Osteoporosis is a condition which shows weakening of bones, and can lead to an increased risk of fractures and an injury-susceptible skeleton. This disease is quite common in people of old age, revealing that osteoporosis has a connection to decreasing bone density in elders. Within the past decade, an increasing number of people are vouching for the efficacy of weightlifting in enhancing bone health and decreasing the impact of osteoporosis on their lives.
Osteoporosis
is a progressive bone disease, which is characterized by an eventual
decrease in mass and bone density, which makes its patients more likely to
suffer from fractures with fragile bones. It often develops very slowly and silently,
until a fracture occurs in the patient. Factors like aging, hormonal imbalances
and processes, and a lack of physical activity can lead to osteoporosis over a
long term.
Weightlifting,
especially resistance-based training, shows positive effects on bone health.

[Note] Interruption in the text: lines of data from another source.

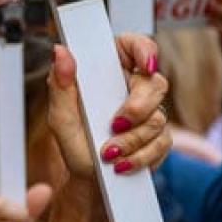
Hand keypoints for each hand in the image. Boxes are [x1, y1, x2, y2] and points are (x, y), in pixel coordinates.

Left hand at [45, 33, 170, 181]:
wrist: (88, 176)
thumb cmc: (75, 141)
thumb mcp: (61, 115)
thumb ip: (60, 84)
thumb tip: (60, 52)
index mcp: (109, 71)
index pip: (135, 45)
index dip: (144, 49)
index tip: (144, 65)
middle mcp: (132, 87)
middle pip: (155, 83)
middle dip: (138, 107)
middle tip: (115, 125)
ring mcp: (150, 112)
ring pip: (158, 117)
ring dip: (131, 139)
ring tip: (108, 152)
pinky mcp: (159, 137)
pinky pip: (162, 142)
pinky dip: (140, 156)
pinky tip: (121, 164)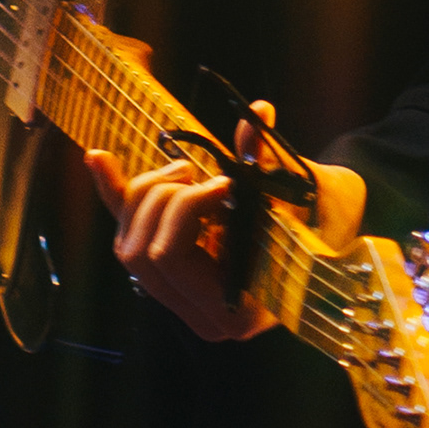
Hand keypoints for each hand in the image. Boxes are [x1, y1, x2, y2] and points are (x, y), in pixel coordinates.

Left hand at [86, 103, 367, 344]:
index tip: (225, 182)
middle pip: (138, 250)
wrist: (330, 230)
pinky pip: (130, 233)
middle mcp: (197, 312)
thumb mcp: (297, 196)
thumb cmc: (321, 218)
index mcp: (232, 311)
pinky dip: (114, 193)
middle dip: (166, 197)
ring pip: (127, 241)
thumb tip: (256, 115)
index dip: (187, 208)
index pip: (168, 257)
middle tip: (209, 176)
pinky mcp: (171, 268)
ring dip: (152, 193)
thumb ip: (268, 163)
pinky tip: (98, 159)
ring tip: (194, 174)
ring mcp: (180, 295)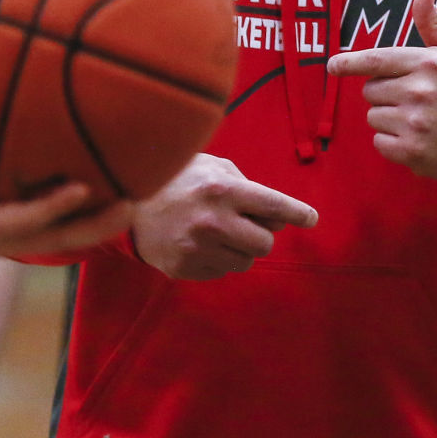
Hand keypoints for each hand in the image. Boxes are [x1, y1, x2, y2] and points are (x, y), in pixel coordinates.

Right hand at [0, 99, 132, 261]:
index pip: (22, 220)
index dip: (52, 207)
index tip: (82, 188)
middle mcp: (5, 238)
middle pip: (60, 239)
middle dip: (96, 225)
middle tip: (133, 203)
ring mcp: (17, 238)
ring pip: (66, 237)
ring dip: (100, 223)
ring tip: (137, 198)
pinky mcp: (22, 231)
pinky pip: (60, 226)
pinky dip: (87, 215)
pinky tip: (113, 193)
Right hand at [130, 152, 316, 280]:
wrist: (125, 203)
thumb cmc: (176, 179)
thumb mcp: (211, 166)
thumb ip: (245, 184)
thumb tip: (276, 214)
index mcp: (223, 189)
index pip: (273, 205)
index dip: (298, 213)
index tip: (311, 219)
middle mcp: (214, 220)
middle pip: (265, 243)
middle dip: (260, 234)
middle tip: (244, 223)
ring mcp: (199, 247)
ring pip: (245, 261)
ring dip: (238, 248)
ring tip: (215, 231)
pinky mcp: (187, 267)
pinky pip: (222, 271)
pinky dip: (218, 259)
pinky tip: (199, 242)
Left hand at [325, 0, 436, 183]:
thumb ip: (433, 25)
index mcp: (429, 63)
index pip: (377, 60)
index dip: (349, 63)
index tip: (333, 66)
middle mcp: (420, 91)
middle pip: (370, 90)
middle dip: (385, 93)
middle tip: (414, 99)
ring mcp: (415, 123)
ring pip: (373, 116)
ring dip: (389, 119)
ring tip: (419, 120)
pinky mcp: (411, 151)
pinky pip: (379, 141)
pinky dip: (392, 142)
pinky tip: (417, 139)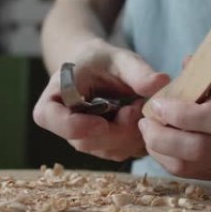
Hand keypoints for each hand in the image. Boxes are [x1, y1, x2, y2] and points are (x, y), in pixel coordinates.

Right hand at [33, 39, 169, 160]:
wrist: (102, 71)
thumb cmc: (104, 61)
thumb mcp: (120, 59)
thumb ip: (137, 70)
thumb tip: (161, 82)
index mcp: (54, 97)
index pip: (49, 118)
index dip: (74, 126)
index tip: (102, 122)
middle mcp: (64, 124)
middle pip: (85, 141)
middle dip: (117, 130)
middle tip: (137, 106)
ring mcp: (84, 139)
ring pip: (107, 150)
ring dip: (131, 134)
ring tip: (140, 107)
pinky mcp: (104, 147)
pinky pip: (122, 152)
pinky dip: (137, 139)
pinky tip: (142, 119)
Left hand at [138, 66, 210, 179]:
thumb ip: (207, 68)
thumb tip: (185, 63)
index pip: (193, 118)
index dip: (169, 111)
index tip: (155, 103)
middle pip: (187, 149)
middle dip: (158, 136)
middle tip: (145, 122)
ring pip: (182, 167)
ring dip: (158, 150)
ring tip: (150, 132)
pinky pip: (184, 173)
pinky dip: (166, 159)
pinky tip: (160, 143)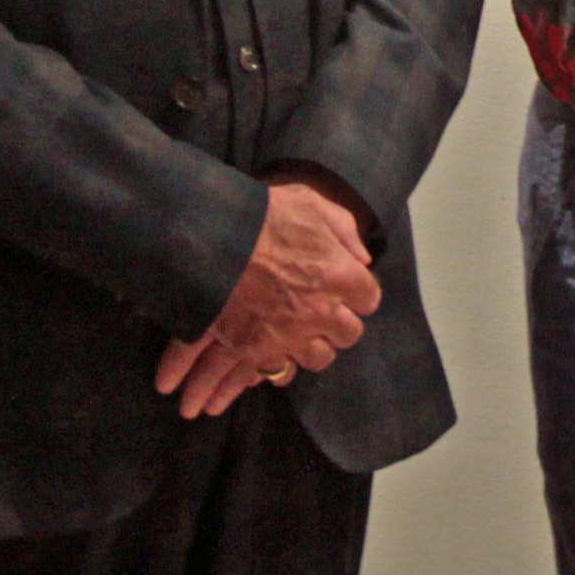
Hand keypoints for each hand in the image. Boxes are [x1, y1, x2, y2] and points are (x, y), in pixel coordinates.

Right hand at [153, 175, 379, 418]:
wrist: (205, 240)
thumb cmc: (260, 215)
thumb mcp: (310, 203)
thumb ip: (343, 229)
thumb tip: (362, 258)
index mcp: (340, 275)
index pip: (369, 298)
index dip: (357, 293)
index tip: (345, 288)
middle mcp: (321, 311)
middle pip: (348, 334)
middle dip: (338, 323)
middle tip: (322, 313)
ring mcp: (289, 335)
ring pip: (318, 358)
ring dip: (312, 347)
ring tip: (298, 334)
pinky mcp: (256, 351)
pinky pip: (279, 371)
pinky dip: (277, 364)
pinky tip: (272, 354)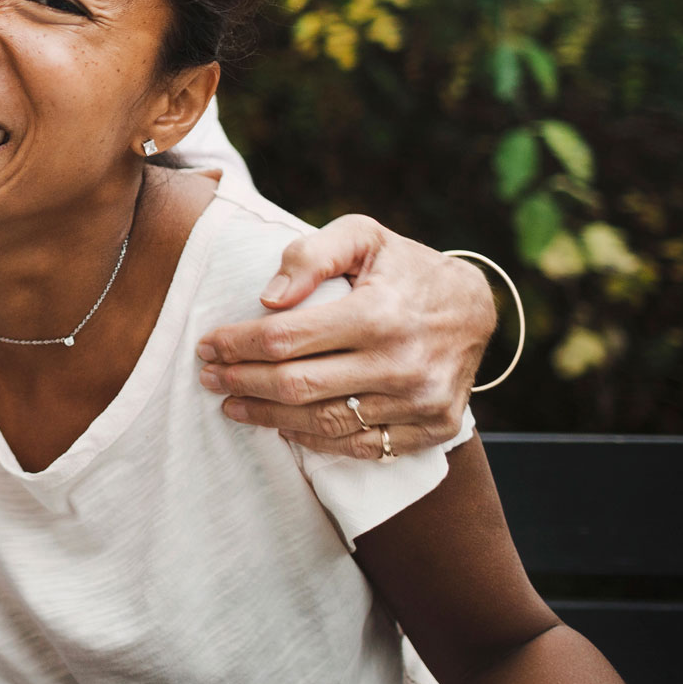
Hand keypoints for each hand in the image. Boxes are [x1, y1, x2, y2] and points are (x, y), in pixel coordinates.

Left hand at [196, 214, 496, 458]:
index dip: (238, 345)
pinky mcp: (433, 428)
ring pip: (324, 424)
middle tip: (208, 377)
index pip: (286, 338)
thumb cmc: (402, 267)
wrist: (475, 306)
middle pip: (297, 386)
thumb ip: (311, 255)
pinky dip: (317, 443)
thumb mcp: (361, 236)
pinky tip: (284, 428)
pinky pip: (361, 447)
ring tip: (233, 404)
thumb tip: (266, 299)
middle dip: (242, 382)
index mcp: (380, 313)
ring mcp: (421, 402)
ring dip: (269, 418)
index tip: (207, 345)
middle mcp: (403, 363)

Mechanical loading imposed by weightlifting stimulates the cells in the body
which are responsible for bone-forming (osteoblasts as they’re known in medical
terms) which leads to increased bone density. Weight-lifting also increases
muscle mass by promoting endurance, muscle strength, muscle power and the
ability to do explosive movements like jumps even at old age. This allows the
patients of osteoporosis to even prevent fractures by making them more alert
and aware of how to act and prevent injury in difficult situations.
An ideal
exercise routine for individuals with osteoporosis would include a combination
of various different exercises which target both endurance and strength through
compound movements (movement which involves multiple muscle types.) Moderate
weights and higher repetitions can be very useful for people with osteoporosis as
it does not put much pressure on the bones and allows for eventual buildup of
strength.
While
exercise is great for osteoporosis, to achieve full efficacy, one must consume
the ideal foods necessary for someone trying to build muscle mass and bone
strength as well. This means consuming enough calcium and vitamin D (regularly
get your vitamin D checked, as most people tend to have low levels of it) even
if that requires supplementation. It also involves high consumption of lean
protein found in sources like fish, chicken, legumes, eggs and even dairy; lean
protein helps build muscle mass while preventing fat gain (a significant issue in
elderly societies.) Magnesium and vitamin K consumption should also be ideal,
as they support bone healthy by increasing bone density and idealizing intramuscular
mineralization.
All in
all, combining weightlifting with a healthy diet can definitely help out people
with osteoporosis to live their lives to the fullest.